* TRECHO DO TEXTO *

◆ ◆ ◆ ◆ ◆ ◆ ◆

Nossas lideranças estão em permanente processo de luta em defesa de direitos para a garantia da nossa existência, que são nossos corpos, espíritos e territórios.
Reunidas no XV Acampamento Terra Livre, em abril de 2019, construímos um espaço orgânico de atuação. Levamos pautas importantes para o centro do debate da mobilização que resultou na primeira Marcha das Mulheres Indígenas com a união de 2500 mulheres de 130 povos, em Brasília, no dia Internacional dos Povos Indígenas, em 9 de agosto daquele ano.
A Marcha, com o lema “Território: nosso corpo, nosso espírito”, foi pensada desde 2015 como um processo de formação e de fortalecimento com sustentada ação de articulação com diversos movimentos.
Agosto de 2020. Após um ano da 1ª Marcha das Mulheres Indígenas, nós, Mulheres Indígenas de todo o Brasil, realizamos uma mobilização histórica! Diante do agravamento das violências aos povos indígenas durante a pandemia da Covid-19, nós decidimos demarcar as telas e realizar a maior mobilização de mulheres indígenas nas redes virtuais. Assim, nos dias 7 e 8 de agosto, acontecia a nossa grande assembleia online com o tema “O sagrado da existência e a cura da terra”.
Nós, Mulheres Indígenas, também somos a Terra, pois a Terra se faz em nós. Pela força do canto, nos conectamos por todos os cantos, onde se fazem presente os encantos, que são nossas ancestrais. A Terra é irmã, é filha, é tia, é mãe, é avó, é útero, é alimento, é a cura do mundo.

◆ ◆ ◆ ◆ ◆ ◆ ◆

* LISTAGEM DE DADOS *
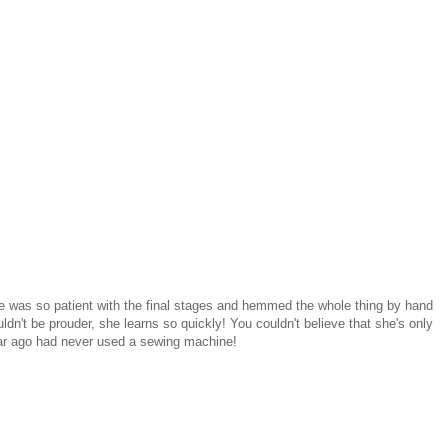
e was so patient with the final stages and hemmed the whole thing by hand
ldn't be prouder, she learns so quickly! You couldn't believe that she's only
ar ago had never used a sewing machine!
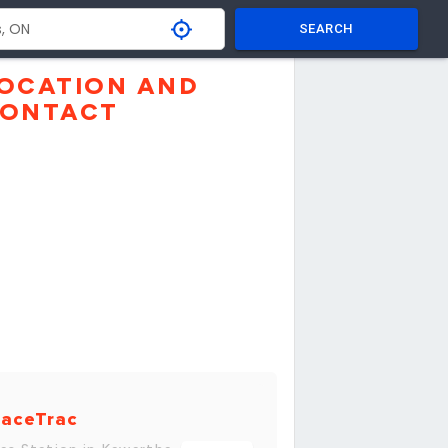
SEARCH
OCATION AND
ONTACT
aceTrac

◆ ◆ ◆ ◆ ◆ ◆ ◆

* USANDO AS INFORMAÇÕES *
• A. De acordo com o trecho sobre as mulheres indígenas, qual era o lema da Marcha?
• B. Edite o trecho sobre as mulheres indígenas, começando em "Nossas lideranças estão" e seguindo até "com diversos movimentos.", substituindo "abril" por "maio".
A listagem não guarda relação com o trecho.

* RESPOSTAS *
• A. “Território: nosso corpo, nosso espírito”.

• B.
Nossas lideranças estão em permanente processo de luta em defesa de direitos para a garantia da nossa existência, que são nossos corpos, espíritos e territórios.
Reunidas no XV Acampamento Terra Livre, em maio de 2019, construímos um espaço orgânico de atuação. Levamos pautas importantes para o centro do debate da mobilização que resultou na primeira Marcha das Mulheres Indígenas com a união de 2500 mulheres de 130 povos, em Brasília, no dia Internacional dos Povos Indígenas, em 9 de agosto daquele ano.
A Marcha, com o lema “Território: nosso corpo, nosso espírito”, foi pensada desde 2015 como um processo de formação e de fortalecimento com sustentada ação de articulação com diversos movimentos.